Subject: Re: compiling -std=c99 on cobalt fails with alloca
To: Kristaps Johnson <kristaps@gradient-enterprises.com>
From: Jason Thorpe <thorpej@shagadelic.org>
List: port-cobalt
Date: 08/29/2006 13:12:49
On Aug 29, 2006, at 12:15 PM, Kristaps Johnson wrote:
> If NetBSD/cobalt (same with pmax - maybe all mipsel?) doesn't compile
>
> $ gcc -std=c99 foo.c
>
> (with the aforementioned alloca() call in foo.c)
>
> ...while NetBSD/i386 (and OpenBSD/i386, etc) does, then somebody has
> an error. I see that you've commented on this in the past; would you
> call this a bug on the other systems viz. conformance to c99?
Historically, some of NetBSD's platforms had an alloca(3)
implementation in libc. However, those implementations aren't even
really used anymore because GCC prefers its built-in (which is good --
alloca() really needs to cooperate with the compiler).

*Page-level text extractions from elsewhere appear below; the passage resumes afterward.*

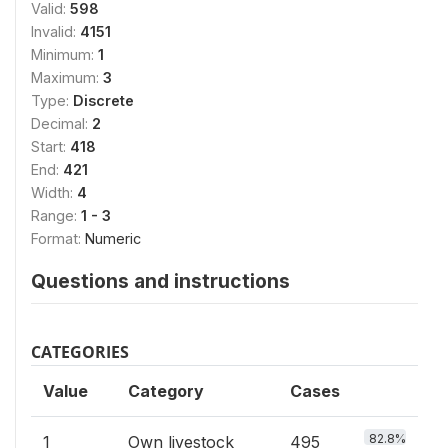
Valid:
598
Invalid:
4151
Minimum:
1
Maximum:
3
Type:
Discrete
Decimal:
2
Start:
418
End:
421
Width:
4
Range:
1 - 3
Format:
Numeric
Questions and instructions
CATEGORIES
Value
Category
Cases
82.8%
1
Own livestock
495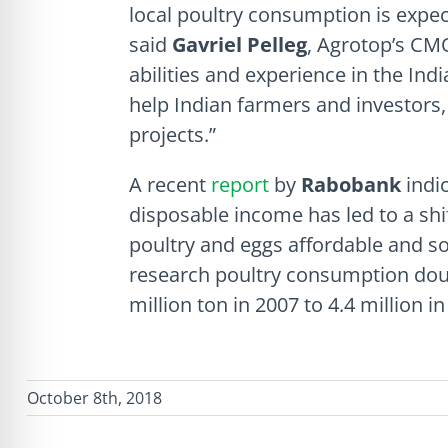
local poultry consumption is expec
said
Gavriel Pelleg
, Agrotop’s CM
abilities and experience in the Ind
help Indian farmers and investors,
projects.”
A recent
report
by
Rabobank
indi
disposable income has led to a shi
poultry and eggs affordable and so
research poultry consumption doub
million ton in 2007 to 4.4 million in
October 8th, 2018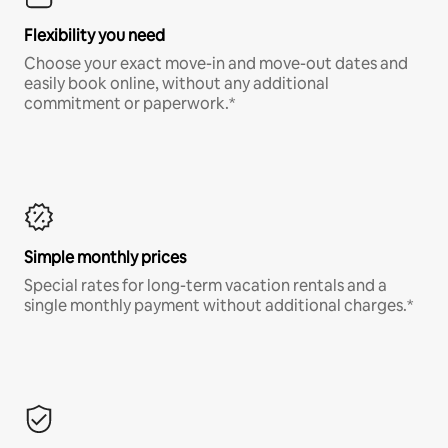
Flexibility you need
Choose your exact move-in and move-out dates and
easily book online, without any additional
commitment or paperwork.*
Simple monthly prices
Special rates for long-term vacation rentals and a
single monthly payment without additional charges.*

(On a related note, we should probably put a __warn_references on the
libc alloca() implementation to get a warning at link-time if the libc
version gets used by a program.)
> On a related note, shouldn't this bail on compilation, and not on
> linking?
It would if you had -Wstrict-prototypes -Wmissing-prototypes -Werror,
because the alloca() prototype is not in-scope.